▶ **WHAT YOU ARE ASKED TO DO**: Beginning with the line that holds "Would you describe", write out the remaining lines of the material exactly, the last line included.

▶ **THE DATA**:
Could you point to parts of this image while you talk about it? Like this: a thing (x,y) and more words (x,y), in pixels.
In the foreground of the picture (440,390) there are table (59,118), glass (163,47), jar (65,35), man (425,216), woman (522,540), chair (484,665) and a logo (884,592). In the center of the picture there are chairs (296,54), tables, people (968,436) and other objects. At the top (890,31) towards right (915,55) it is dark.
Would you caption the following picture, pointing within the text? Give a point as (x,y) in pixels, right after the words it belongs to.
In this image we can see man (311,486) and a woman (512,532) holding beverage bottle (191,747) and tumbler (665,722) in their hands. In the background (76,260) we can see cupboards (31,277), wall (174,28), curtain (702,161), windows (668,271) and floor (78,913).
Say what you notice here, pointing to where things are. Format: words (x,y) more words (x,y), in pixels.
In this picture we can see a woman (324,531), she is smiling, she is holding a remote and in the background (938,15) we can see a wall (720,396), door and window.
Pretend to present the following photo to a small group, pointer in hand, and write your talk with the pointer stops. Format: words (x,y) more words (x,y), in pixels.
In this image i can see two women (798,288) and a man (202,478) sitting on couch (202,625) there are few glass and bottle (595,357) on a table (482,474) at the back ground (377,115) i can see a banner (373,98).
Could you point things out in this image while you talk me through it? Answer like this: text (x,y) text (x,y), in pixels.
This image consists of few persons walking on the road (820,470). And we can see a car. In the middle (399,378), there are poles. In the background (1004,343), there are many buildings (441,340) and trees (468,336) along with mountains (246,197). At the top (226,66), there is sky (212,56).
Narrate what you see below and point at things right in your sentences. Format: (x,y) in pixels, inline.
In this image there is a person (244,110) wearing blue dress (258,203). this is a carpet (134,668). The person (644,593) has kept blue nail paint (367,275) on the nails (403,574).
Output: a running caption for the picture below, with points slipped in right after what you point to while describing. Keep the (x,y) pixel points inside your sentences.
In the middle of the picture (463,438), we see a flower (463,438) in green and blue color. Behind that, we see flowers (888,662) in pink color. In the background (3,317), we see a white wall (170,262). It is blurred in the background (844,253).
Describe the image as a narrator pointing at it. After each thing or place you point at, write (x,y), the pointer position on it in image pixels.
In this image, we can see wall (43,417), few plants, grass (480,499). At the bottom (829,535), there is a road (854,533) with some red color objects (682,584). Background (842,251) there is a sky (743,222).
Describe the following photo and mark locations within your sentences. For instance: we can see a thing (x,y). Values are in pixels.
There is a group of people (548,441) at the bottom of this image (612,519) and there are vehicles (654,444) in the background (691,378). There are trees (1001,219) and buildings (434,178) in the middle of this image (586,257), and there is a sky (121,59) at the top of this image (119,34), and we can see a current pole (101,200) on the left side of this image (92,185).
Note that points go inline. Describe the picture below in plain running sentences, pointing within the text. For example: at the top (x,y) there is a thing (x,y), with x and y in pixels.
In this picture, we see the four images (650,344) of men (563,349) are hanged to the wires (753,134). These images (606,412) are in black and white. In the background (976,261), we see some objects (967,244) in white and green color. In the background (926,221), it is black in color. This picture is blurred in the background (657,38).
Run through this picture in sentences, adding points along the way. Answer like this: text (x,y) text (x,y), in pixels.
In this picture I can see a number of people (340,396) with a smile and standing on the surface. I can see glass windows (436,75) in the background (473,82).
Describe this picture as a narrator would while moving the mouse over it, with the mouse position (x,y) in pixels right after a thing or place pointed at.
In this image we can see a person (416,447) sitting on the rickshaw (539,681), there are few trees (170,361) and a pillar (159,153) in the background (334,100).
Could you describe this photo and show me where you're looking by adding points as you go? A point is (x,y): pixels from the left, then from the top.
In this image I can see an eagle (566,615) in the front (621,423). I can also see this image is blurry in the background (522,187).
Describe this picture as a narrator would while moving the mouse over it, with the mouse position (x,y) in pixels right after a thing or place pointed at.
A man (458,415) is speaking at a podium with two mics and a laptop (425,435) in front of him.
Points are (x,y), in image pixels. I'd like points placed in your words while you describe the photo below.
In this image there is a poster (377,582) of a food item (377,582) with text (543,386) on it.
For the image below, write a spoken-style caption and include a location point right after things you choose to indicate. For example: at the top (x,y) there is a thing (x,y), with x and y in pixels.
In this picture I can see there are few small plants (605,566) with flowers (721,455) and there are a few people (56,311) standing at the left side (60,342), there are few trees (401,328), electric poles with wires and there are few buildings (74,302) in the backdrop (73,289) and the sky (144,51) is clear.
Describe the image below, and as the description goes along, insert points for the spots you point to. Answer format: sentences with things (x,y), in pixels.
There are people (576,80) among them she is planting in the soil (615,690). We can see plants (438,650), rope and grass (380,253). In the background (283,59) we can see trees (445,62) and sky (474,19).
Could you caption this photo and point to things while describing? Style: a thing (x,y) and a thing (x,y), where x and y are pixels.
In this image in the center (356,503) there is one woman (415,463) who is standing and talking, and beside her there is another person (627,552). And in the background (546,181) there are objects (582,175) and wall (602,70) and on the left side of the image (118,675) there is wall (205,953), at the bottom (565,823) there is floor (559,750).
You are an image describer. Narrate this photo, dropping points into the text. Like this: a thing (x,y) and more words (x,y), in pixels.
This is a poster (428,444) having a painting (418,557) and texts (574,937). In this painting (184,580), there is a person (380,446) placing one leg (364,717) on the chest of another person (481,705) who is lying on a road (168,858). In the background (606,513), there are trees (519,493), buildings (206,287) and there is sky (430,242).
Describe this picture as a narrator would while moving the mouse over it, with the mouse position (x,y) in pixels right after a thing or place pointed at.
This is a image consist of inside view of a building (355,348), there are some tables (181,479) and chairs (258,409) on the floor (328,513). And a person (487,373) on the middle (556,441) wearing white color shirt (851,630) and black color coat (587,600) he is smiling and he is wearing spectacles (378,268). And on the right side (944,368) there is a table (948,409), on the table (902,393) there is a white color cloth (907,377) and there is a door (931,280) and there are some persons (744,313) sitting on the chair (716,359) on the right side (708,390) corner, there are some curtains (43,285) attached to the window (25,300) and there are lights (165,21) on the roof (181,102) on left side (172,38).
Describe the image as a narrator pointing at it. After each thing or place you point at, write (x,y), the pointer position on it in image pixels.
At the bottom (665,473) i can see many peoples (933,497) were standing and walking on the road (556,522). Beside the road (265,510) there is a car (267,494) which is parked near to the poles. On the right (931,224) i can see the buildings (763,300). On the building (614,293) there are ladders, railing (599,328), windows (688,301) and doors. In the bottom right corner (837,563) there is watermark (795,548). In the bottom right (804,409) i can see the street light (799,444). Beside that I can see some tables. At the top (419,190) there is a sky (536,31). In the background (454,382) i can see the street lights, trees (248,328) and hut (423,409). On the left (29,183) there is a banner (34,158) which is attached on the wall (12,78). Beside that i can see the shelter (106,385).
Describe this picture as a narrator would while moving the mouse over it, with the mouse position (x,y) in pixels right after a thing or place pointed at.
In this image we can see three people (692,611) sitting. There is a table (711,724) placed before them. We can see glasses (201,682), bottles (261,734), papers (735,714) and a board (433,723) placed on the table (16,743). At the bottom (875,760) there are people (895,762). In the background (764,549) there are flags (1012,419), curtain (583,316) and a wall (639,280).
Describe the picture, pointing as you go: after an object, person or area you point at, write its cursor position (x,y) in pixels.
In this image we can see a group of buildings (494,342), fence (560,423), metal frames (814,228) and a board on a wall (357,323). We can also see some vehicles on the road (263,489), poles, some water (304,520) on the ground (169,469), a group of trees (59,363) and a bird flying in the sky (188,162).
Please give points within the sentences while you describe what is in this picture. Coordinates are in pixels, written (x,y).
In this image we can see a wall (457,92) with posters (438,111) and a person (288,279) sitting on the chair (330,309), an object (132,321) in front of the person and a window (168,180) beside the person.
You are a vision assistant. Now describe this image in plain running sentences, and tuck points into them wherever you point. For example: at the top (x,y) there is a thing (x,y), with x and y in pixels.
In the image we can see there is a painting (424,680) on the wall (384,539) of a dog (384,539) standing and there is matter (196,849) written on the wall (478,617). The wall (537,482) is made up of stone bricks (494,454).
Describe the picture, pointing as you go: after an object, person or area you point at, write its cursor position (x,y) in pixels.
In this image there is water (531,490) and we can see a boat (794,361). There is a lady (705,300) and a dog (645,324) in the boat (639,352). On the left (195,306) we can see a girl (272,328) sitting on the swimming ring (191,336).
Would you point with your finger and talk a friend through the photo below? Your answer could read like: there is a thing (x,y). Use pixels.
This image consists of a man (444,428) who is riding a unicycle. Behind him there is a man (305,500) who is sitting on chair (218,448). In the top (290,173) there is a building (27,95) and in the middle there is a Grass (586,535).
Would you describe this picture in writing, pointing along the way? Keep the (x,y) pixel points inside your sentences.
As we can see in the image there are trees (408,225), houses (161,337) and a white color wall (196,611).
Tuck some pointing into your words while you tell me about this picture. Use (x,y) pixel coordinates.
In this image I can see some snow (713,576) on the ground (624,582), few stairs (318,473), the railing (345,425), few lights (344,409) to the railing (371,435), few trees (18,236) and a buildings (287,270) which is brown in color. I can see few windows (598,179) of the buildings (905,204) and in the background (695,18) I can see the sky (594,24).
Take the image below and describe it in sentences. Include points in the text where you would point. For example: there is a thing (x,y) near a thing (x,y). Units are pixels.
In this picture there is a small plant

▶ **THE COMPLETED TASK**:
Would you describe this picture in writing, pointing along the way? Keep the (x,y) pixel points inside your sentences.
As we can see in the image there are trees (408,225), houses (161,337) and a white color wall (196,611).
Tuck some pointing into your words while you tell me about this picture. Use (x,y) pixel coordinates.
In this image I can see some snow (713,576) on the ground (624,582), few stairs (318,473), the railing (345,425), few lights (344,409) to the railing (371,435), few trees (18,236) and a buildings (287,270) which is brown in color. I can see few windows (598,179) of the buildings (905,204) and in the background (695,18) I can see the sky (594,24).
Take the image below and describe it in sentences. Include points in the text where you would point. For example: there is a thing (x,y) near a thing (x,y). Units are pixels.
In this picture there is a small plant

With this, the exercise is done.